Coming from a background in Statistics and Applied Mathematics, Belinda Phipson completed her PhD in 2013 with Prof. Gordon Smyth and Prof. Peter Hall at The University of Melbourne and the Walter and Eliza Hall Institute of Medical Research. The focus of her PhD was on developing and improving empirical Bayes methods for analysing gene expression data. Her current research as a post doc in A/Prof. Alicia Oshlack’s group at the Murdoch Childrens Research Institute focuses on statistical methods for analysing RNA-Seq, single cell RNA-Seq and DNA methylation data.
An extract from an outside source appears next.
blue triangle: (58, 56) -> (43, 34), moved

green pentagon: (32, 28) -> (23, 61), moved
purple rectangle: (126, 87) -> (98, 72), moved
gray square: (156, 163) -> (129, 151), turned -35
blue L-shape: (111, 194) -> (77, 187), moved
Single cell RNA sequencing (scRNA-seq) has rapidly gained popularity for profiling transcriptomes of hundreds to thousands of single cells. This technology has led to the discovery of novel cell types and revealed insights into the development of complex tissues. However, many technical challenges need to be overcome during data generation. Due to minute amounts of starting material, samples undergo extensive amplification, increasing technical variability. A solution for mitigating amplification biases is to include Unique Molecular Identifiers (UMIs), which tag individual molecules, and permits removal of PCR duplicates when estimating transcript abundances.
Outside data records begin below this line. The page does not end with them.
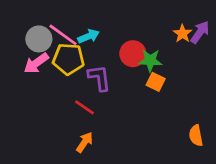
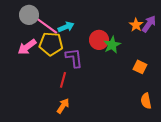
gray circle: (39, 39) -> (29, 15), moved
green star: (150, 60) -> (112, 45), turned -30
orange square: (156, 82) -> (140, 67), moved
red line: (85, 107) -> (63, 80), turned 70

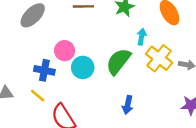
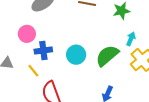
pink circle: (65, 51) -> (27, 34), moved
blue cross: (44, 70) -> (43, 51), turned -30

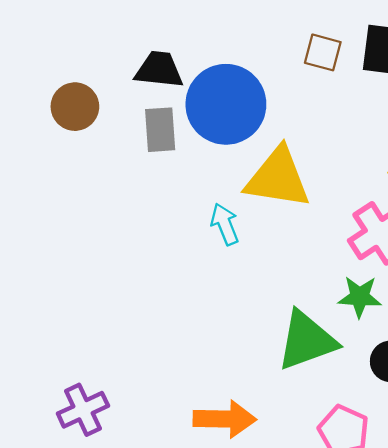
In this talk I will discuss the challenges of analysing single cell RNA-Seq data, including key differences between UMI and full-length single cell sequencing protocols, the abundance of genes with no signal in the data (zeroes) and batch effects. Practical advice on how to perform adequate cell and gene filtering will be covered. Finally, I will touch on normalisation methods currently available for single cell data, and how to simulate and evaluate analysis methods.
Presentation slides are not available from the speaker.